Dan Churney Jul. 24, 2015, 8:53am

A Chicago parking lot attendant company tried to pull away from a class-action labor lawsuit brought by former employees, but a federal judge has applied the brakes. 

In June 2014, Alfredo Sanchez and Miguel Arriaga lodged a suit against Global Parking Management, Inc. and its owners – Michael S. DeNigris, Joseph Grillo and Roseanne Parone-DeNigris. Plaintiffs alleged defendants violated the federal Fair Labor Standards Act, the Illinois Minimum Wage Law and the Illinois Wage Payment and Collection Act.

Global Parking provided clients with attendants to monitor parking lots and take action against drivers who park in lots, but do not patronize businesses associated with the lots.

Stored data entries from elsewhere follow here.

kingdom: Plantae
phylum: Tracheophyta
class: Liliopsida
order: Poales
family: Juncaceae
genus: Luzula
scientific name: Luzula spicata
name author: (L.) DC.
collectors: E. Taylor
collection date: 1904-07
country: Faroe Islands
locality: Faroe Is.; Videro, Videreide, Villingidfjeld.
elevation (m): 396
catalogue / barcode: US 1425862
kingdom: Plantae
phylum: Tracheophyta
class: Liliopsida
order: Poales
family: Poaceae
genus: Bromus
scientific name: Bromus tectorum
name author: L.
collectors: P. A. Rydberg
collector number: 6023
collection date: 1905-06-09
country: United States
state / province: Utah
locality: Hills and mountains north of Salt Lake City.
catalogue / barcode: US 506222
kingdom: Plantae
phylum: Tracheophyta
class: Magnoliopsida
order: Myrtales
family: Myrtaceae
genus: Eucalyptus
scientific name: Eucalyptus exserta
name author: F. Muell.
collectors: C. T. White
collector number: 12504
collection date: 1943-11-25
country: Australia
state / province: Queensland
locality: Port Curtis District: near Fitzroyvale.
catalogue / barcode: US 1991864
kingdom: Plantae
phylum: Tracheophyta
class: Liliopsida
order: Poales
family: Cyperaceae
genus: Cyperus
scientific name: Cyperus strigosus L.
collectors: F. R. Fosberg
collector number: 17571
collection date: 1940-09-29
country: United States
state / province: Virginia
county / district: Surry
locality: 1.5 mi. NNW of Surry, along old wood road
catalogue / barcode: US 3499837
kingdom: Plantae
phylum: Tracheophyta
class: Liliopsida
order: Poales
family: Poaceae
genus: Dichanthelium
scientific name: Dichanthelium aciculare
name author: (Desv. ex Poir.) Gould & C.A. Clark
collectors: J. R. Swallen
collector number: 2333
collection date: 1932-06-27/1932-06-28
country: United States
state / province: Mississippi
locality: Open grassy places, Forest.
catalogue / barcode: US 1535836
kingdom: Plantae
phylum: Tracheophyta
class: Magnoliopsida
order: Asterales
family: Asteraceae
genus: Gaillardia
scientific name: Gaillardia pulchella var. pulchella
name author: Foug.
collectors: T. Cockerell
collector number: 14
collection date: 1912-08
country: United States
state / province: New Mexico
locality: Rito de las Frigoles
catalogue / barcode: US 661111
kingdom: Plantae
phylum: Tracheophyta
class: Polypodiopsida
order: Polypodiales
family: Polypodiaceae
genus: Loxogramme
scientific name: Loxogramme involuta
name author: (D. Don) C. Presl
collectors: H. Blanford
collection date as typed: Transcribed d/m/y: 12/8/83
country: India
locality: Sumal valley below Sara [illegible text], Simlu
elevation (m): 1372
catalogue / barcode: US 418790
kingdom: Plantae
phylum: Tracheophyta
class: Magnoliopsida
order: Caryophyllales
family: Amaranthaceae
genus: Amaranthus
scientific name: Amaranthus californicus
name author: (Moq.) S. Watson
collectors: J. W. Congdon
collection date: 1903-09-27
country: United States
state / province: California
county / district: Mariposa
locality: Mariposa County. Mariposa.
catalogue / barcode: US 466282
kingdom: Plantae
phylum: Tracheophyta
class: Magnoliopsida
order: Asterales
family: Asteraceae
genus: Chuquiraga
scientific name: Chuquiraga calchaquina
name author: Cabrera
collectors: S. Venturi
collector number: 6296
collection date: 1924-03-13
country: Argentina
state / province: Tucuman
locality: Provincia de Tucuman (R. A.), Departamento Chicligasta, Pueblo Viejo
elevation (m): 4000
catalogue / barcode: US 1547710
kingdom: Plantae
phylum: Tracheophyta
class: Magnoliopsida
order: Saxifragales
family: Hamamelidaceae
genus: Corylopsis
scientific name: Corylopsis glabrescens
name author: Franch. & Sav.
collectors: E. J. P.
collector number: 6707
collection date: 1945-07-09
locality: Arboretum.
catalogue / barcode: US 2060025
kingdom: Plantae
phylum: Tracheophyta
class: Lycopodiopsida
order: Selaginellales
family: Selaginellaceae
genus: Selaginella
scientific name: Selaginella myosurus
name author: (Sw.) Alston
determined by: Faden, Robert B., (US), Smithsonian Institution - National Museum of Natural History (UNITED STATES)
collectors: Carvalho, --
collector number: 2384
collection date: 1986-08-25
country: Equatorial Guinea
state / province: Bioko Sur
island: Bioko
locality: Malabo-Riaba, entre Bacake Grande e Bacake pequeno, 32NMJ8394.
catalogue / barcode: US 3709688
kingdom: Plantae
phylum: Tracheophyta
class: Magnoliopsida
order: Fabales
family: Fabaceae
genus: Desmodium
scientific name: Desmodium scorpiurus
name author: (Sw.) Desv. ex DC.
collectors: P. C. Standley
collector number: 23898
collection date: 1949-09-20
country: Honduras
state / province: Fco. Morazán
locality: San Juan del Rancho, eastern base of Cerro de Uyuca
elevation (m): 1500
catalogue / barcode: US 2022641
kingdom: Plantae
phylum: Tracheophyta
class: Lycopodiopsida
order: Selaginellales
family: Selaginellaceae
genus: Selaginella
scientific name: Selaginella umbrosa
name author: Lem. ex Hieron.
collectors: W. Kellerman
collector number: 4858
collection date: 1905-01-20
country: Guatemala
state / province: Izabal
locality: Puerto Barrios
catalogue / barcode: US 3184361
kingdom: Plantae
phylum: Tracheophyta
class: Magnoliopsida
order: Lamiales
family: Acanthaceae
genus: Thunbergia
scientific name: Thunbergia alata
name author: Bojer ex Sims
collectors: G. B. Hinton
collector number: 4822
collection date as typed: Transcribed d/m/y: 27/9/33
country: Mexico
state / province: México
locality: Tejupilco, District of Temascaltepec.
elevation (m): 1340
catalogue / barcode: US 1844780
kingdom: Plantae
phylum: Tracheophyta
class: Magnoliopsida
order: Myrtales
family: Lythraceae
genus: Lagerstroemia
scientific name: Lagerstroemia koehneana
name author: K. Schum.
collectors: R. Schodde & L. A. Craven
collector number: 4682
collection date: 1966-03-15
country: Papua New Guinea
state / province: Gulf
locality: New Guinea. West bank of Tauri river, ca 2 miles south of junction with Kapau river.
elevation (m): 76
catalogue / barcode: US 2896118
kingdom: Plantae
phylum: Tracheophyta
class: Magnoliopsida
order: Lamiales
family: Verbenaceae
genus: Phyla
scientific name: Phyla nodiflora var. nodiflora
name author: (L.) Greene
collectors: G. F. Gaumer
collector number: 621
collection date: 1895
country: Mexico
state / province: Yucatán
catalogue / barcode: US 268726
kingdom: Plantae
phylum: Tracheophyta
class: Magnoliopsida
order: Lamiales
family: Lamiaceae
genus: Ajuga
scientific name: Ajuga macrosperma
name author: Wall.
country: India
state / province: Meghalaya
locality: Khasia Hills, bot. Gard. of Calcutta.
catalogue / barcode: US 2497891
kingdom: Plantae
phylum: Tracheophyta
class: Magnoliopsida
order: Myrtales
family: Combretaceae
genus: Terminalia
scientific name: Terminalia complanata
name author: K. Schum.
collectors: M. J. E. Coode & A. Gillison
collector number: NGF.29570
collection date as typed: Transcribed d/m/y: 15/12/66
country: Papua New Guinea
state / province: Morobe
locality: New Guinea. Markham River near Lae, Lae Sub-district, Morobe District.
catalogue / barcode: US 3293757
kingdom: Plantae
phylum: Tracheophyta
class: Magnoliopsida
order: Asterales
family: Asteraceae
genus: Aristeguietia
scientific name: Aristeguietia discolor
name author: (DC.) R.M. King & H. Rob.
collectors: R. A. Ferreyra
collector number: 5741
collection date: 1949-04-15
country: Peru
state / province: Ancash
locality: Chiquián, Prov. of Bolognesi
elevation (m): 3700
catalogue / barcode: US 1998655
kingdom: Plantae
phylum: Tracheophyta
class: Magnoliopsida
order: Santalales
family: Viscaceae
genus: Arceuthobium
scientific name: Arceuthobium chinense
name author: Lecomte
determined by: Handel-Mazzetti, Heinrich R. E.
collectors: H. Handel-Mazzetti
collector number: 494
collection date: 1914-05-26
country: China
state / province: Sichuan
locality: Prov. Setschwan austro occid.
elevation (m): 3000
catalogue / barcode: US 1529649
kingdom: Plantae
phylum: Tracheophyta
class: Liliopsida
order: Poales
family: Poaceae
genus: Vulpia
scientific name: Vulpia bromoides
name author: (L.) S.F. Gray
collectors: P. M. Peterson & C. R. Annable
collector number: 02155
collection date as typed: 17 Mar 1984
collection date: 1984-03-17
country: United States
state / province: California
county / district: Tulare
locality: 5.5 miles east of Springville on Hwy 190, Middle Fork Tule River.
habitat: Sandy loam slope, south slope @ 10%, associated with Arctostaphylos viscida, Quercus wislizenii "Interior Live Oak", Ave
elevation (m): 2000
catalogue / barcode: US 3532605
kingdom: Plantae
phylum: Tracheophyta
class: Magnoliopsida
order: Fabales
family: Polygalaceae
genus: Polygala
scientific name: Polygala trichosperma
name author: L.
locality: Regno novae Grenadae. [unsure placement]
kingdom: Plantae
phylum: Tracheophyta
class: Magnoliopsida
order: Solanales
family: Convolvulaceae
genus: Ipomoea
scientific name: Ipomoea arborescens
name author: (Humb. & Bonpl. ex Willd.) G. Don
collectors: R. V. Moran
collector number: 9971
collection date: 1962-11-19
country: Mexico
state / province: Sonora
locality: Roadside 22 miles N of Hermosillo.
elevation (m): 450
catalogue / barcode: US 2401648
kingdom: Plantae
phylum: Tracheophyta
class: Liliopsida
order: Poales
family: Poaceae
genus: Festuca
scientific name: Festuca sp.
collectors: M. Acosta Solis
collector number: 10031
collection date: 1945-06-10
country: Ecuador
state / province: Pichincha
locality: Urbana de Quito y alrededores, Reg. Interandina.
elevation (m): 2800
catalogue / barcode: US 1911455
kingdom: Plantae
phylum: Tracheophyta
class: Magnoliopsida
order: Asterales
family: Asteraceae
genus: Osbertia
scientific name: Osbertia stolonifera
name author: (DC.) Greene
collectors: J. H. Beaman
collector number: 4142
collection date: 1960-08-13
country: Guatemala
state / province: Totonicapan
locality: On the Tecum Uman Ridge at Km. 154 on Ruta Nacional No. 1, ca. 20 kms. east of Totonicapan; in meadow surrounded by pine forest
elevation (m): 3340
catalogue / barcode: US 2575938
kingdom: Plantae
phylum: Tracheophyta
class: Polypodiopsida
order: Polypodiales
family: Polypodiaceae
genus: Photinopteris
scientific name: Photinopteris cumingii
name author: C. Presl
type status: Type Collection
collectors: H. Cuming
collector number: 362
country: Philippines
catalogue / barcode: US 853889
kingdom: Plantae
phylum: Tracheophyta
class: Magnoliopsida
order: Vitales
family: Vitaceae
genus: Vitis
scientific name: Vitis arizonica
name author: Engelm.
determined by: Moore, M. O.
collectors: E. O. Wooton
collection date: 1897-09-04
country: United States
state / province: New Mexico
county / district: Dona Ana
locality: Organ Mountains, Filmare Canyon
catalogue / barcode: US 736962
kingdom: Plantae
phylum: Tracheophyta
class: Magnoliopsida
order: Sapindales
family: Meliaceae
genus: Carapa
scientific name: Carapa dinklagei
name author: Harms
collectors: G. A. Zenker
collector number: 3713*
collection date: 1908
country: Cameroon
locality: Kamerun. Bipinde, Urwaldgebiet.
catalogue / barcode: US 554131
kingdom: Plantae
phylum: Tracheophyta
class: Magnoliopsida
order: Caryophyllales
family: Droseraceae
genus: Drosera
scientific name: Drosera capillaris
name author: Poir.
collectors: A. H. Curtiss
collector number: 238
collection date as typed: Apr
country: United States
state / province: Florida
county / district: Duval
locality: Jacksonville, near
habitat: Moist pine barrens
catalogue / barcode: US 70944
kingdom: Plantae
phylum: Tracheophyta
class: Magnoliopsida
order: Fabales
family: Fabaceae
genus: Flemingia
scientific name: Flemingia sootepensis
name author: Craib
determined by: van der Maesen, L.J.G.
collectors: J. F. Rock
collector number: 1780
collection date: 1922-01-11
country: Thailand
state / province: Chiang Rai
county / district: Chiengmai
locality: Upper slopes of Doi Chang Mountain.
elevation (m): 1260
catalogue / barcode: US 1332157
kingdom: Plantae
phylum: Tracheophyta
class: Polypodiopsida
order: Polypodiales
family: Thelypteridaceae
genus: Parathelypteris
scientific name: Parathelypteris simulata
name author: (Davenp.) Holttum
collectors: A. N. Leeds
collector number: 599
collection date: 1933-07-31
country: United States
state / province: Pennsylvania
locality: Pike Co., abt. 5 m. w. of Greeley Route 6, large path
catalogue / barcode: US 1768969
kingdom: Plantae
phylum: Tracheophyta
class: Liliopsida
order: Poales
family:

At the time the suit was filed, plaintiffs were Global attendants.

Specifically, plaintiffs accused defendants of “regularly and customarily” making them work beyond 40 hours per week, but at straight time plus $1, rather than time-and-a-half as required by federal law. Plaintiffs also alleged defendants illegally fined employees if they did not show up 15 minutes early for their shifts, failed to tuck in their shirts, forgot equipment or failed to call Global’s office when arriving at a job location.

Shortly after plaintiffs sued, Global fired them, prompting plaintiffs to add an allegation to their complaint that their firings were in retaliation for filing the suit.

In November, both sides discussed a settlement, but could not reach an agreement. The following month, a new company – Car Parking Solutions, LLC – was registered with the Illinois Secretary of State and took over Global’s business. Casimir A. Rincon, who had been an officer manager and attendant for Global, was the registered agent and a managing member of Car Parking. On Jan. 21, defendants added Car Parking and Rincon as defendants.

Car Parking then filed a motion to have itself dropped from the suit, maintaining it cannot be liable for the plaintiffs’ claims because it is not an “alter ego” or successor to Global, or identical with Global. Car Parking complained the plaintiffs are trying to “impose liability on an innocent and separate company.”

In filing the motion, Car Parking submitted an affidavit by Rincon that disputed plaintiffs’ position that Car Parking should be a defendant. However, U.S. District Judge Andrea R. Wood pulled the affidavit to the curb in a ruling July 20 in Chicago, saying the affidavit is “untested,” as plaintiffs have not had the opportunity to depose Rincon and challenge the document.

Wood went on to note plaintiffs alleged facts sufficient to support its contention Car Parking is liable. As examples, Wood drew attention to plaintiffs’ claim Rincon, who was a manager with Global, is also a manager with Car Parking, and employees who worked for Global now work in identical jobs with Car Parking. Wood further pointed out both companies do the same work and Car Parking “effectively” assumed Global’s business.

Wood noted plaintiffs obviously plan to suggest Global formed Car Parking after the failed settlement negotiations in an effort to shield their assets should Global be held liable.

Wood denied Car Parking’s motion to be cut from the case. A status hearing is set for Sept. 29.

Plaintiffs are represented by Workers’ Law Office and Allison, Slutsky & Kennedy, both firms of Chicago. Defendants are represented by Miller Law Group, of Hinsdale.